We can verify that the model worked correctly by displaying elements of the `images` list.

In [11]:
plt.figure()
plt.imshow(images_efficientdet[0])
plt.title("EfficientDet")
plt.axis('off')  # Optionally hide axes
plt.show()

# Display the first image of faster_rcnn
plt.figure()
plt.imshow(images_faster_rcnn[0])
plt.title("Faster R-CNN")
plt.axis('off')  # Optionally hide axes
plt.show()

# Display the first image of ssd_resnet
plt.figure()
plt.imshow(images_ssd_resnet[0])
plt.title("SSD ResNet")
plt.axis('off')  # Optionally hide axes
plt.show()

  plt.show()
  plt.show()
  plt.show()


Finally, we can create a video (`output.avi`) with our detections by running the following function.

In [13]:
frame_width = images_efficientdet[0].shape[0]
frame_height = images_efficientdet[0].shape[1]

out_efficientdet = cv2.VideoWriter('efficientdet.avi', cv2.VideoWriter_fourcc('M','J','P','G'), 10, (frame_width,frame_height))

# Read and display the images
for image in images_efficientdet:
    image = cv2.cvtColor(image, cv2.COLOR_RGB2BGR)
    out_efficientdet.write(image) # Write the image to the video
    if cv2.waitKey(1) == ord('q'): # Hit `q` to exit
        break
        
# Release everything if job is finished
out_efficientdet.release()
cv2.destroyAllWindows()

The video would be stored in the current working directory. You can download it from Sagemaker and run it locally.

In [17]:
frame_width = images_faster_rcnn[0].shape[0]
frame_height = images_faster_rcnn[0].shape[1]

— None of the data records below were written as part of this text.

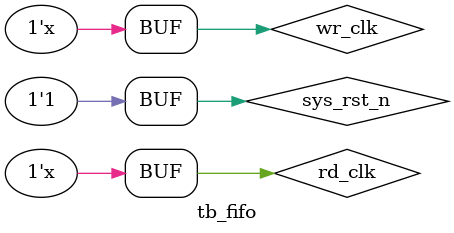
<source format=v>
`timescale  1ns/1ns
module  tb_fifo();

reg             wr_clk     ;
reg             wr_req     ;
reg     [7:0]   wr_data    ;
reg             rd_clk     ;
reg             rd_req     ;
                         
wire            wr_full    ;
wire            wr_empty   ;
wire    [8:0]   wr_usedw   ;
wire            rd_full    ;
wire            rd_empty   ;
wire    [7:0]   rd_usedw   ;
wire    [15:0]  rd_data    ;

reg             sys_rst_n  ;

initial begin

    wr_clk = 1'b1;
    rd_clk = 1'b1;
    sys_rst_n <= 1'b0;
    #20
    sys_rst_n <= 1'b1;

end

always #10  wr_clk = ~wr_clk;
always #20  rd_clk = ~rd_clk;

reg     [1:0]   cnt;

reg            wrfull_reg0    ;
reg            wrfull_reg1    ;


always@(posedge wr_clk or negedge sys_rst_n)
    if(sys_rst_n == 1'b0)
        cnt <= 2'd0;
    else    if(cnt == 2'd3)
        cnt <= 2'd0;
    else
        cnt <= cnt + 1'b1;
        
always@(posedge wr_clk or negedge sys_rst_n)
    if(sys_rst_n == 1'b0)        
        wr_req <= 1'b0;
    else    if(cnt == 2'd0 && rd_req == 1'b0)
        wr_req <= 1'b1;
    else
        wr_req <= 1'b0;
        
always@(posedge wr_clk or negedge sys_rst_n)
    if(sys_rst_n == 1'b0)          
        wr_data <= 8'd0;
    else    if(wr_data == 8'd255 && wr_req == 1'b1)
        wr_data <= 8'd0;
    else    if(wr_req == 1'b1)
        wr_data <= wr_data + 1'b1;

always@(posedge rd_clk or negedge sys_rst_n)
    if(sys_rst_n == 1'b0)  
        begin
            wrfull_reg0 <= 1'b0;
            wrfull_reg1 <= 1'b0;
           
        end
    else
        begin
            wrfull_reg0 <= wr_full    ;
            wrfull_reg1 <= wrfull_reg0;
            
        end
        
always@(posedge rd_clk or negedge sys_rst_n)
    if(sys_rst_n == 1'b0)    
        rd_req <= 1'b0;
    else    if(rd_empty == 1'b1)
        rd_req <= 1'b0;
    else    if(wrfull_reg1 == 1'b1)
        rd_req <= 1'b1;
        


  
fifo  fifo_inst
(
    .wr_clk      (wr_clk  ),
    .wr_req      (wr_req  ),
    .wr_data     (wr_data ),
    .rd_clk      (rd_clk  ),
    .rd_req      (rd_req  ),
   
    .wr_full     (wr_full ),
    .wr_empty    (wr_empty),
    .wr_usedw    (wr_usedw),
    .rd_full     (rd_full ),
    .rd_empty    (rd_empty),
    .rd_usedw    (rd_usedw),
    .rd_data     (rd_data )


);


endmodule
</source>
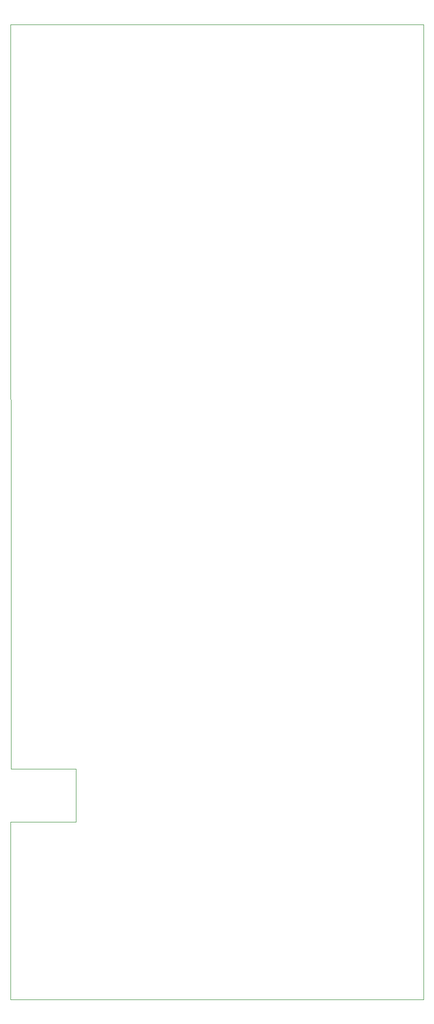
<source format=gm1>
G04 #@! TF.GenerationSoftware,KiCad,Pcbnew,6.0.1-79c1e3a40b~116~ubuntu20.04.1*
G04 #@! TF.CreationDate,2022-01-29T19:42:52-05:00*
G04 #@! TF.ProjectId,attenuverters_front,61747465-6e75-4766-9572-746572735f66,rev?*
G04 #@! TF.SameCoordinates,Original*
G04 #@! TF.FileFunction,Profile,NP*
%FSLAX46Y46*%
G04 Gerber Fmt 4.6, Leading zero omitted, Abs format (unit mm)*
G04 Created by KiCad (PCBNEW 6.0.1-79c1e3a40b~116~ubuntu20.04.1) date 2022-01-29 19:42:52*
%MOMM*%
%LPD*%
G01*
G04 APERTURE LIST*
G04 #@! TA.AperFunction,Profile*
%ADD10C,0.100000*%
G04 #@! TD*
G04 APERTURE END LIST*
D10*
X114999000Y-152500000D02*
X126079000Y-152499000D01*
X114999617Y-182500923D02*
X114999000Y-152500000D01*
X185000471Y-17499118D02*
X185000881Y-182500471D01*
X115079004Y-143500098D02*
X114999117Y-17499528D01*
X114999117Y-17499528D02*
X185000471Y-17499118D01*
X126079000Y-152499000D02*
X126079000Y-143501000D01*
X185000881Y-182500471D02*
X114999617Y-182500923D01*
X126079000Y-143501000D02*
X115079004Y-143500098D01*
M02*

</source>
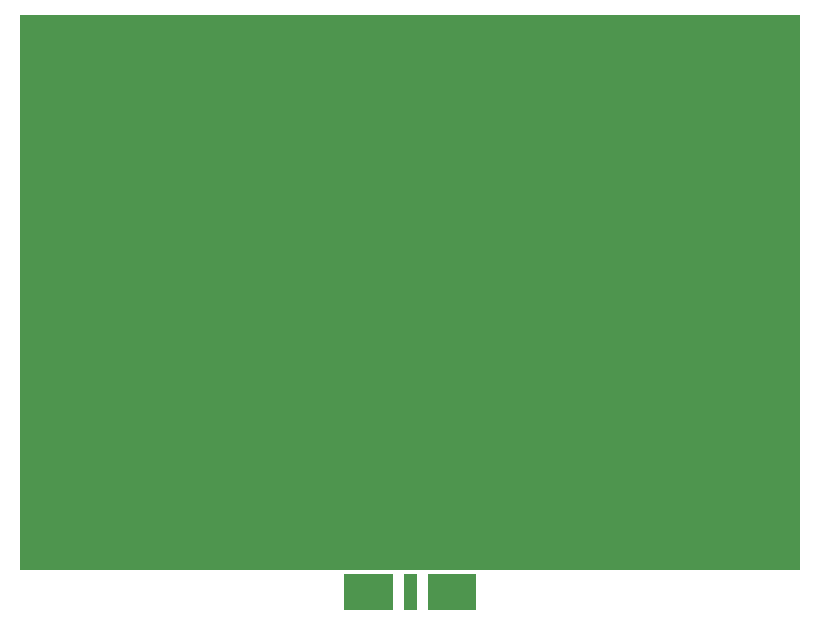
<source format=gbr>
G04 #@! TF.GenerationSoftware,KiCad,Pcbnew,5.1.4+dfsg1-1*
G04 #@! TF.CreationDate,2019-11-21T16:22:44-08:00*
G04 #@! TF.ProjectId,deutsche-bahn-sao,64657574-7363-4686-952d-6261686e2d73,rev?*
G04 #@! TF.SameCoordinates,PX70a3730PY3bf3e68*
G04 #@! TF.FileFunction,Soldermask,Bot*
G04 #@! TF.FilePolarity,Negative*
%FSLAX46Y46*%
G04 Gerber Fmt 4.6, Leading zero omitted, Abs format (unit mm)*
G04 Created by KiCad (PCBNEW 5.1.4+dfsg1-1) date 2019-11-21 16:22:44*
%MOMM*%
%LPD*%
G04 APERTURE LIST*
%ADD10C,0.100000*%
G04 APERTURE END LIST*
D10*
G36*
X33571000Y-50426000D02*
G01*
X32469000Y-50426000D01*
X32469000Y-47324000D01*
X33571000Y-47324000D01*
X33571000Y-50426000D01*
X33571000Y-50426000D01*
G37*
G36*
X31531000Y-50426000D02*
G01*
X27429000Y-50426000D01*
X27429000Y-47324000D01*
X31531000Y-47324000D01*
X31531000Y-50426000D01*
X31531000Y-50426000D01*
G37*
G36*
X38611000Y-50426000D02*
G01*
X34509000Y-50426000D01*
X34509000Y-47324000D01*
X38611000Y-47324000D01*
X38611000Y-50426000D01*
X38611000Y-50426000D01*
G37*
G36*
X66040000Y-46990000D02*
G01*
X0Y-46990000D01*
X0Y0D01*
X66040000Y0D01*
X66040000Y-46990000D01*
X66040000Y-46990000D01*
G37*
M02*

</source>
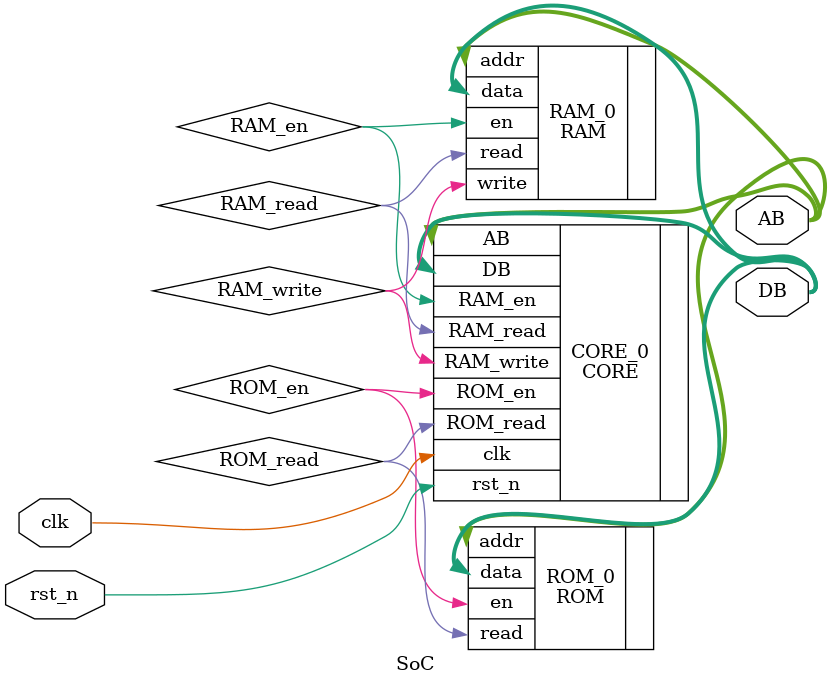
<source format=v>
`timescale 1ns / 1ps


module SoC(
    input clk,
    input rst_n,
    output [7:0]DB,
    output [7:0]AB
    );
    wire ROM_en,ROM_read,RAM_en,RAM_read,RAM_write;
    CORE CORE_0 (
        .clk (clk),
        .rst_n (rst_n),
        .DB (DB),
        .AB (AB),
        .ROM_en (ROM_en),
        .ROM_read (ROM_read),
        .RAM_en (RAM_en),
        .RAM_read (RAM_read),
        .RAM_write (RAM_write)
    );

    RAM RAM_0 (
        .read (RAM_read),
        .write (RAM_write),
        .en (RAM_en),
        .data (DB),
        .addr (AB)
    );

    ROM ROM_0 (
        .read (ROM_read),
        .en (ROM_en),
        .addr (AB),
        .data (DB)
    );

endmodule

</source>
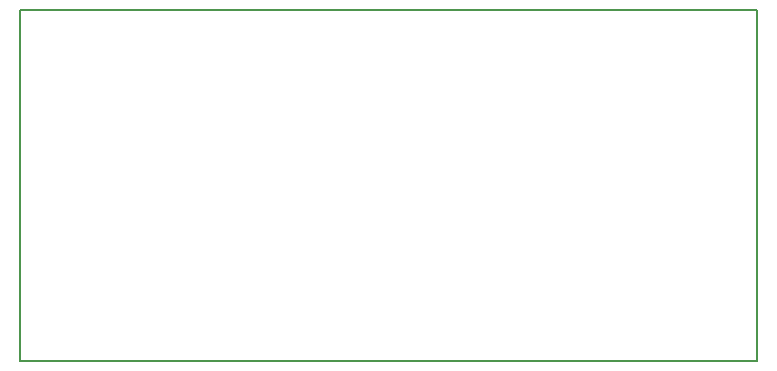
<source format=gm1>
G04 MADE WITH FRITZING*
G04 WWW.FRITZING.ORG*
G04 DOUBLE SIDED*
G04 HOLES PLATED*
G04 CONTOUR ON CENTER OF CONTOUR VECTOR*
%ASAXBY*%
%FSLAX23Y23*%
%MOIN*%
%OFA0B0*%
%SFA1.0B1.0*%
%ADD10R,2.465630X1.179480*%
%ADD11C,0.008000*%
%ADD10C,0.008*%
%LNCONTOUR*%
G90*
G70*
G54D10*
G54D11*
X4Y1175D02*
X2462Y1175D01*
X2462Y4D01*
X4Y4D01*
X4Y1175D01*
D02*
G04 End of contour*
M02*
</source>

out_faster_rcnn = cv2.VideoWriter('images_faster_rcnn.avi', cv2.VideoWriter_fourcc('M','J','P','G'), 10, (frame_width,frame_height))

# Read and display the images
for image in images_faster_rcnn:
    image = cv2.cvtColor(image, cv2.COLOR_RGB2BGR)
    out_faster_rcnn.write(image) # Write the image to the video
    if cv2.waitKey(1) == ord('q'): # Hit `q` to exit
        break
        
# Release everything if job is finished
out_faster_rcnn.release()
cv2.destroyAllWindows()

In [18]:
frame_width = images_ssd_resnet[0].shape[0]
frame_height = images_ssd_resnet[0].shape[1]

out_ssd_resnet = cv2.VideoWriter('ssd_resnet.avi', cv2.VideoWriter_fourcc('M','J','P','G'), 10, (frame_width,frame_height))

# Read and display the images
for image in images_ssd_resnet:
    image = cv2.cvtColor(image, cv2.COLOR_RGB2BGR)
    out_ssd_resnet.write(image) # Write the image to the video
    if cv2.waitKey(1) == ord('q'): # Hit `q` to exit
        break
        
# Release everything if job is finished
out_ssd_resnet.release()
cv2.destroyAllWindows()